### FRAGMENTO SELECCIONADO
_ _ _ _ _ _ _

Excepcionalmente, algunas de estas historias son de ambiente urbano, pero en otras reaparecen, como si se tratara de una vuelta a casa, los parajes solitarios de Cornualles, con sus inofensivos caminos, sus piedras y cottages, uno de los cuales se convierte en precursor del Manderley de Rebeca en esa inquietante historia de fantasmas que es El valle feliz, quizá la mejor de las aquí recogidas. Y ya sólo este cuento, que por desgracia Hitchcock no llegó a conocer, explica la fascinación que el director de cine amante de las psicologías desequilibradas y del suspense sintió por la obra de du Maurier, psicologías y suspense que en este relato, como en otros de los aquí contenidos, nos trasladan a un mundo que es el de las fantasías, los sueños y la muerte.

martes, 13 de septiembre de 2016

LECTURA POSIBLE / 219

LOS RELATOS TEMPRANOS DE TRUMAN CAPOTE

Hace dos años el editor suizo Peter Haag, director de Kein & Aber, la editorial que publica la obra de Truman Capote en alemán, se presentó en la Biblioteca Pública de Nueva York en busca de materiales de la última novela inacabada del autor americano, Answered Prayers (Plegarias atendidas), obra que se publicó póstumamente en 1986. De este libro cuyos título y epígrafe están tomados de Teresa de Ávila, “las plegarias atendidas causan más lágrimas que las que siguen sin respuesta”, sabemos que debió haber sido entregado al editor de Capote, Random House, en 1968, plazo que se alargó hasta 1973, 1977 y por último hasta 1981, como producto de los sucesivos incumplimientos del autor y de los renovados contratos en virtud de los cuales sus honorarios pasaron de los iniciales veinticinco mil a un millón de dólares. La novela fue concebida teniendo por modelo la proustiana En busca del tiempo perdido, aunque a la vez tenía que haber sido la culminación del arte del autor para la crónica y el reportaje periodístico, ya ensayados con éxito apabullante en A sangre fría. Ambientada en la alta sociedad neoyorkina, la obra está repleta de mujeres frustradas, bisexuales buscavidas, alcohol y drogas, y en cierta ocasión Capote afirmó al respecto de la misma que “si no la acabo yo, ella acabará conmigo”.

_ _ _ _ _ _ _

### QUÉ SE PIDE
[A] Según el fragmento sobre du Maurier y Capote, ¿en qué año se publicó póstumamente Answered Prayers?
[B] ¿Concuerdan con el fragmento sobre du Maurier y Capote estas afirmaciones? (i) Hitchcock llegó a conocer el cuento El valle feliz. (ii) Los honorarios de Capote por la novela pasaron de veinticinco mil a un millón de dólares. (iii) Peter Haag acudió a la Biblioteca Pública de Nueva York en busca de materiales de la novela inacabada.
[C] Prolonga el fragmento sobre du Maurier y Capote desde donde se detiene.
El listado no interviene en nada de esto.

### DATOS PROPORCIONADOS

_ _ _ _ _ _ _

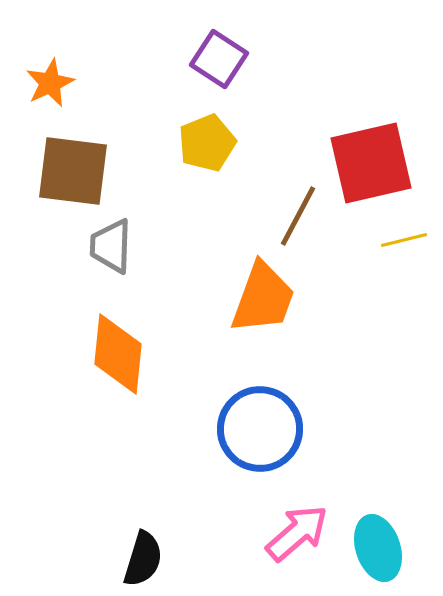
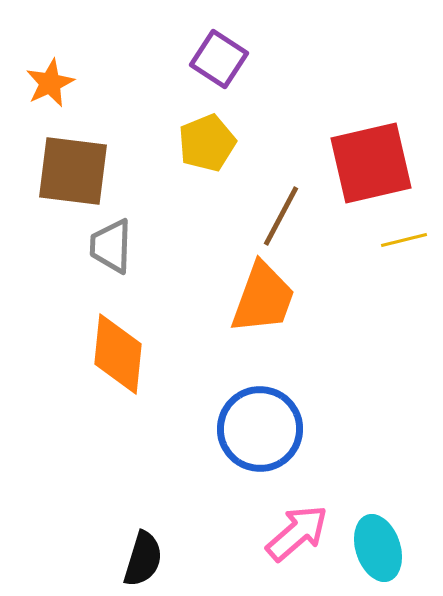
brown line: moved 17 px left
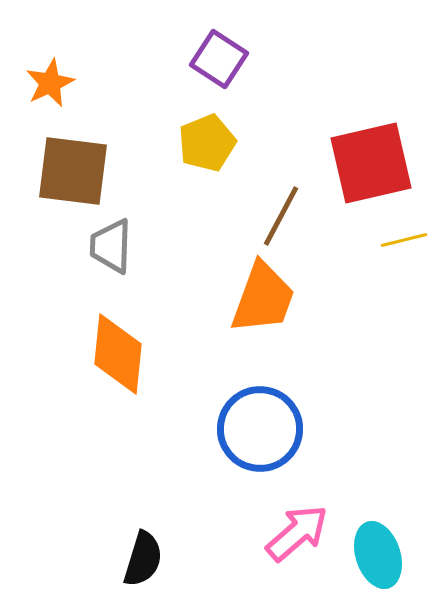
cyan ellipse: moved 7 px down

_ _ _ _ _ _ _

### RESPUESTAS POR TAREA
[A] En 1986.

[B]
(i) No: "que por desgracia Hitchcock no llegó a conocer".
(ii) Sí: "sus honorarios pasaron de los iniciales veinticinco mil a un millón de dólares".
(iii) Sí: "se presentó en la Biblioteca Pública de Nueva York en busca de materiales de la última novela inacabada del autor americano".

[C]
Hacia 1975, y a la vista de las correrías y en general la vida “licenciosa y desordenada” de Capote, circuló el rumor de que no tenía ya intención alguna de terminar la novela, y en respuesta, a fin de demostrar a los incrédulos que su lucidez y su capacidad de trabajo se mantenían intactas, vendió cuatro de sus capítulos a la revista Esquire, que los publicó entre ese año y el siguiente. Dos de estos capítulos, Mojave y La Costa Vasca, provocaron de inmediato la estupefacción y el horror de muchos de sus amigos, algunos de los cuales eran a la vez sus benefactores. Por allí transitaban de un modo muy poco agraciado, con otros nombres aunque fácilmente reconocibles, los Vanderbilt y los Rockefeller, presentados todos ellos como insufribles, vacuos e hipócritas. A Capote le hicieron el vacío y le retiraron hasta el saludo. Fue seguramente entonces cuando nuestro autor comprendió que el objetivo que cabía asignar a Answered Prayers, una especie de feroz ajuste de cuentas, ya estaba hecho.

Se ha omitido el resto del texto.